◆ Page-level text extractions
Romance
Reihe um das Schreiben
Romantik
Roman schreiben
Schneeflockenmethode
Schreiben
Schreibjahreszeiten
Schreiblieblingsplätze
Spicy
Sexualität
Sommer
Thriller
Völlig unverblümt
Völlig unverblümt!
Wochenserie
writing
* * *
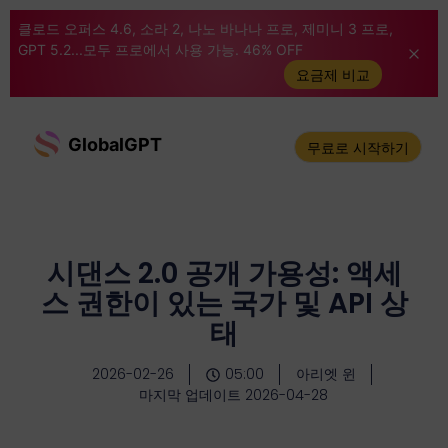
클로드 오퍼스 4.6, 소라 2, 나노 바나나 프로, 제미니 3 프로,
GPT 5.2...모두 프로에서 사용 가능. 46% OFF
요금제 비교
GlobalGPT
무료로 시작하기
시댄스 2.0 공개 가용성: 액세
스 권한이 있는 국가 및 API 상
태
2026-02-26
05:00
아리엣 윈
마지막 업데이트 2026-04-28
==
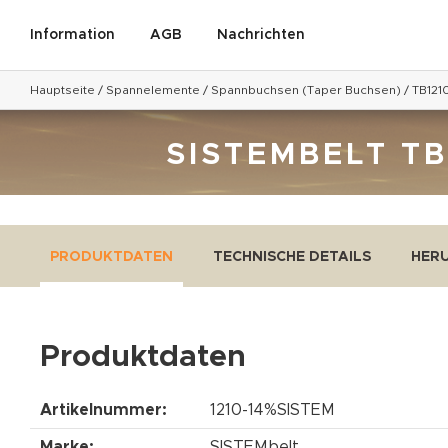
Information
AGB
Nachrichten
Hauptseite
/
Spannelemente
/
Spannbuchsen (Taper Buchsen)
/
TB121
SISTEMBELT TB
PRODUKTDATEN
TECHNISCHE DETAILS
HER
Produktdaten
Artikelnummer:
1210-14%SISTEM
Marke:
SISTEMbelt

◆ ASSIGNMENT
Go through the entries and report every line with the string "Völlig".

◆ RESPONSE FOR THIS EXERCISE
Völlig unverblümt
Völlig unverblümt!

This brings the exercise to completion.